Transcribe the following entries letter for letter, without the pictures.
□ □ □
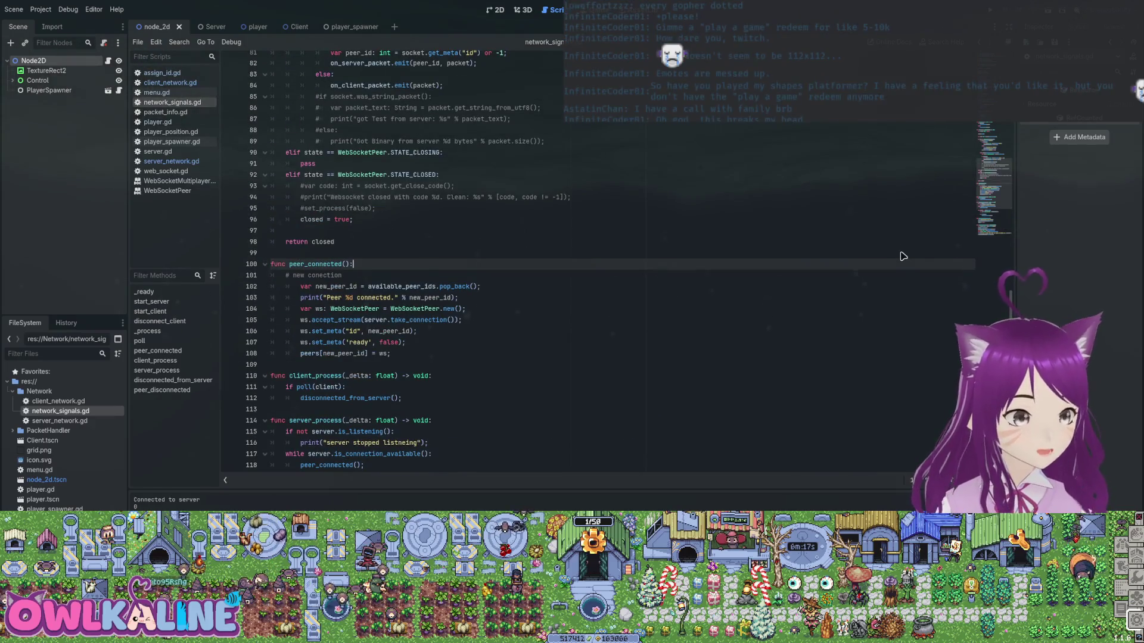
scroll(903, 256, up, 18)
scroll(903, 256, up, 5)
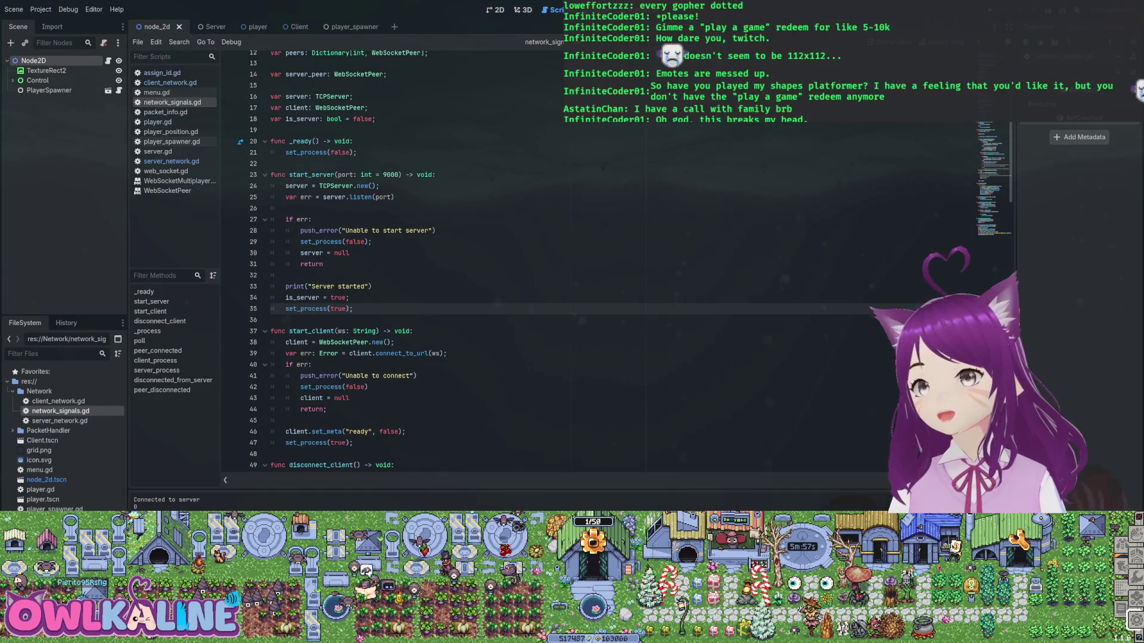
scroll(614, 262, down, 4)
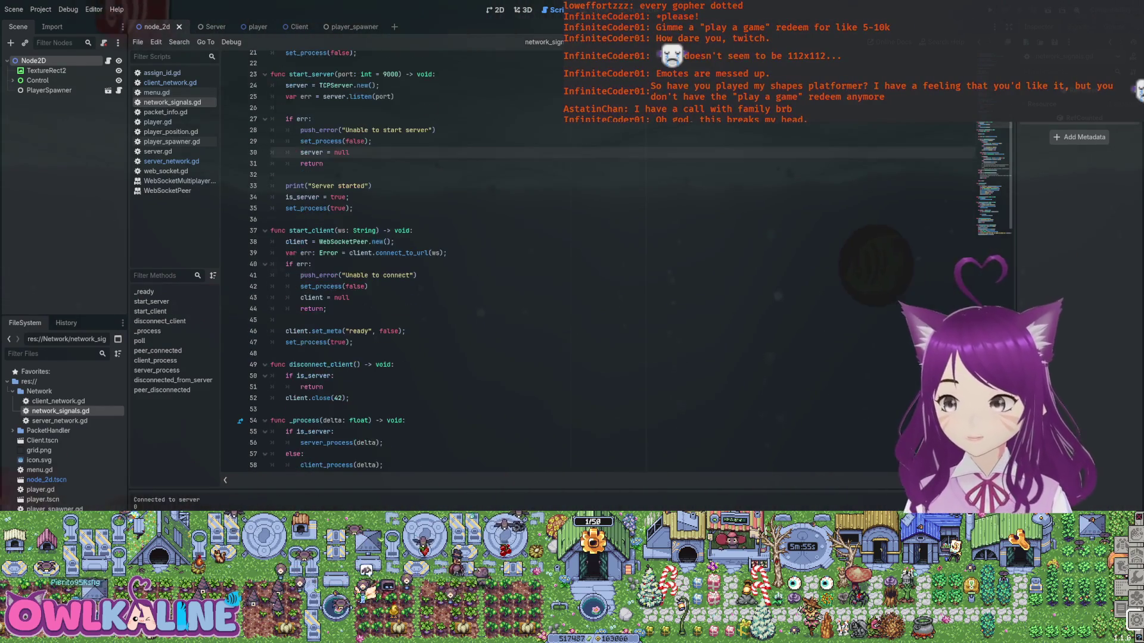
scroll(614, 262, up, 8)
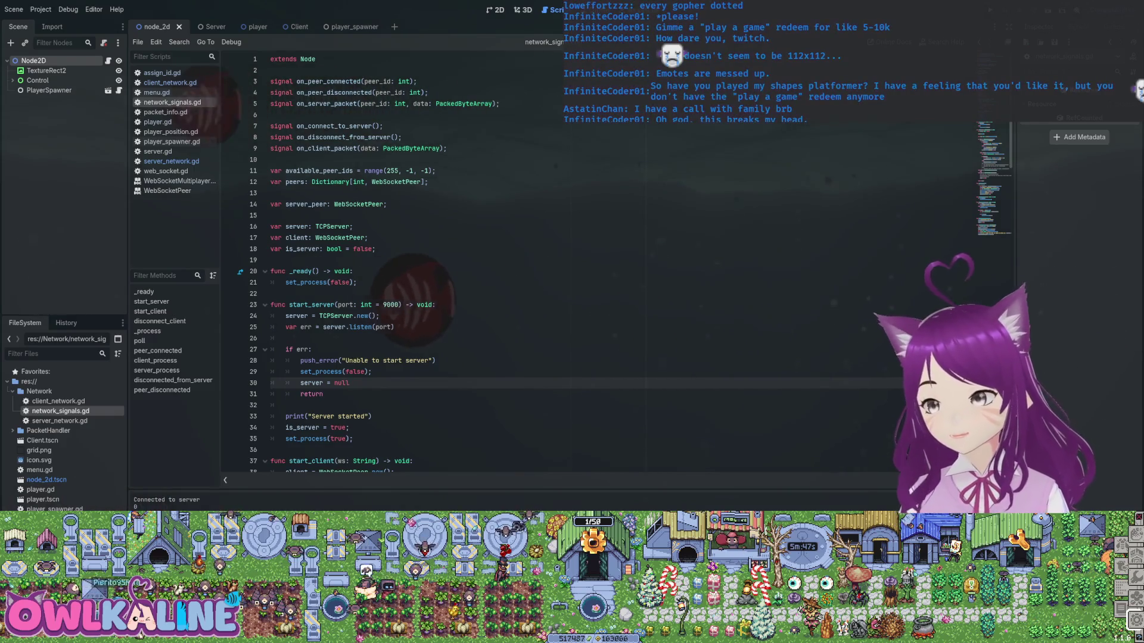
click(383, 126)
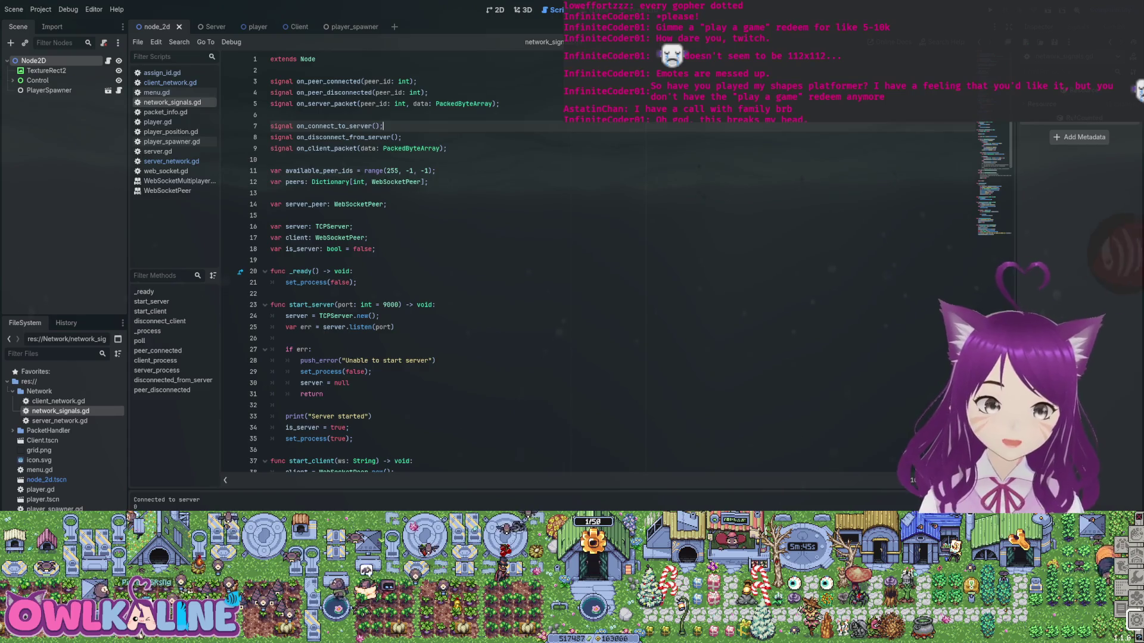
scroll(613, 262, down, 9)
□ □ □
#### Written answer:
scroll(903, 256, up, 18)
scroll(903, 256, up, 5)
scroll(614, 262, down, 4)
scroll(614, 262, up, 8)
click(383, 126)
scroll(613, 262, down, 9)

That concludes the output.